L’unité de lutte au tabac de contrebande ne fait pas ses frais

L’Unité de lutte contre la contrebande du Nouveau-Brunswick a réussi à «perturber» le marché des cigarettes illégales dans la province, selon le sous-ministre de la Sécurité publique. Le groupe ne fait toutefois probablement pas ses frais.
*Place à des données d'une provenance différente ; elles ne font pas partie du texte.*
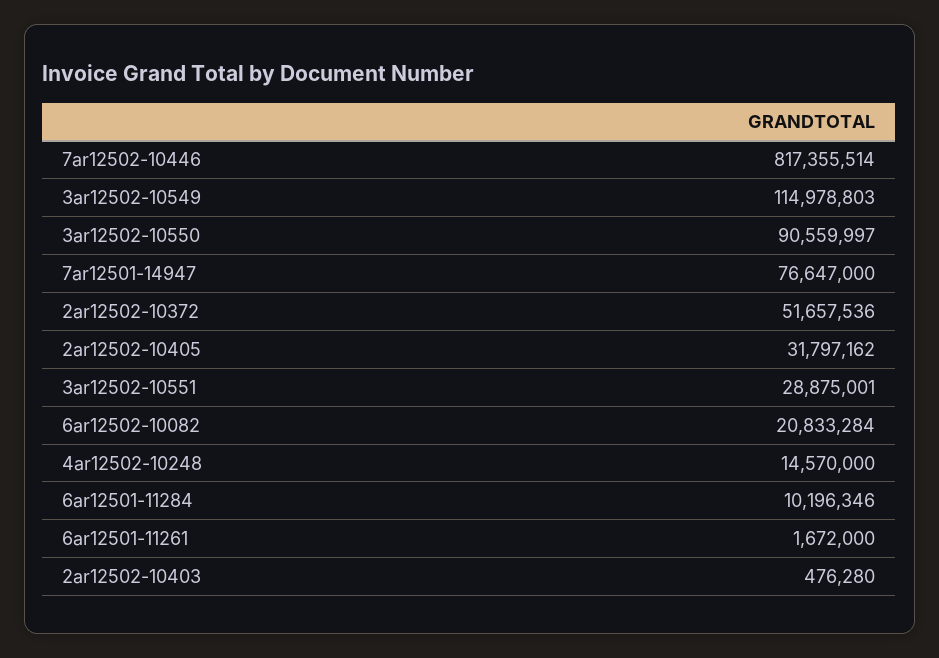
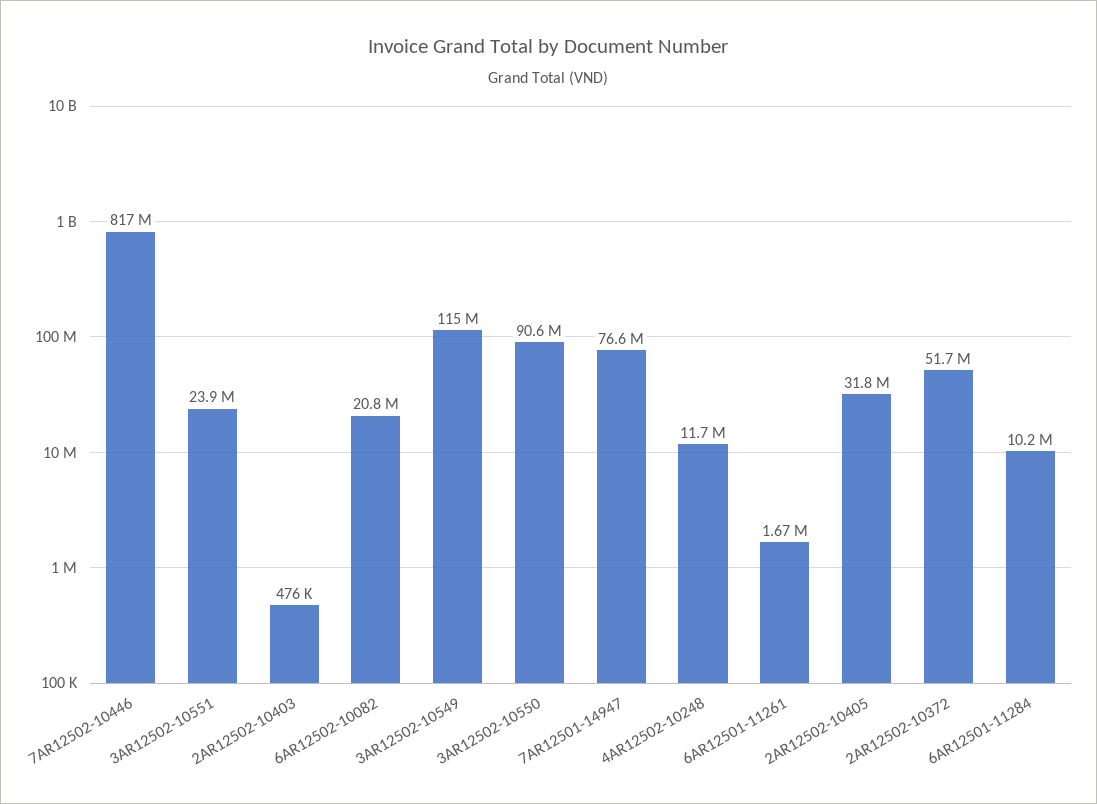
3ar12502-10551: 28875001 -> 23900000
4ar12502-10248: 14570000 -> 11700000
L’unité a été créée en 2016 par les libéraux dans le but d’interrompre et de démanteler les réseaux de distribution du tabac de contrebande et de récupérer une partie des revenus perdus en taxe sur les cigarettes.

Depuis sa création, l’unité a permis d’amener 29 affaires devant les tribunaux qui se sont toutes soldées par un verdict de culpabilité pour les individus impliqués.

Au total, 318 mois de prison ont été imposés aux contrevenants et 2,6 millions $ d’amendes ont été émises.

«Cette année seulement, 4 millions de cigarettes de contrebande ont été saisies», selon le sous-ministre de la Sécurité publique, Mike Comeau.

C’était au tour de M. Comeau et de son équipe de comparaître devant un comité de l’Assemblée législative la semaine dernière.

Le tabac de contrebande est loin d’avoir été éliminé dans la province depuis la création de l’unité, mais la situation s’améliore, assure le sous-ministre.

«L’idée était de perturber le marché du tabac de contrebande et ces chiffres indiquent que nous sommes en train de le perturber», dit-il.
«(L’objectif) c’est de faire suffisamment peur à quelques personnes pour qu’elles cessent ce genre d’activités. C’est pour les convaincre qu’il existe d’autres façons de payer leurs factures.»

Mike Comeau espère aussi que le travail de l’unité convaincra ceux qui achètent des cigarettes de contrebande du sérieux de leurs gestes.

«Ça me dépasse, mais il y a des gens qui achètent ces produits. Ils ne pensent pas qu’ils font affaire avec le crime organisé. Ils pensent qu’il achète auprès de l’un de leurs amis dans le quartier. Ils n’imaginent pas que cet argent s’en va dans les poches du crime organisé.»

«Les gens vont en prison»

Malgré son succès, il est difficile d’évaluer si l’unité de neuf membres au budget annuel de 950 000$ a réussi à générer des revenus pour la province, selon M. Comeau.

La plupart de ceux qui se reçoivent une amende pour avoir participé à la contrebande du tabac finissent en prison parce qu’ils n’ont pas les moyens de payer, explique-t-il.

«Le problème, c’est que nous ne poursuivons pas des milliardaires, des millionnaires ou des gens qui sont riches en général. La plupart du temps, ces contraventions ne sont pas payées. Les gens vont en prison. Et quand ça arrive, l’unité ne génère pas de revenus, ça coûte de l’argent.»

Le précédent gouvernement libéral avait présenté la création de l’unité comme une initiative qui pourrait générer jusqu’à 5 millions $ par année pour le trésor public.

Dans leur budget 2016-2017, les libéraux avaient précisé «qu’une diminution d’un point de pourcentage du commerce illégal du tabac augmenterait d’un million de dollars par année les taxes prélevées par le gouvernement.»

Mike Comeau n’a pas indiqué lors de sa présentation si les revenus de la taxe prélevée sur la vente des cigarettes légales avaient augmenté depuis la création de l’Unité de lutte contre la contrebande.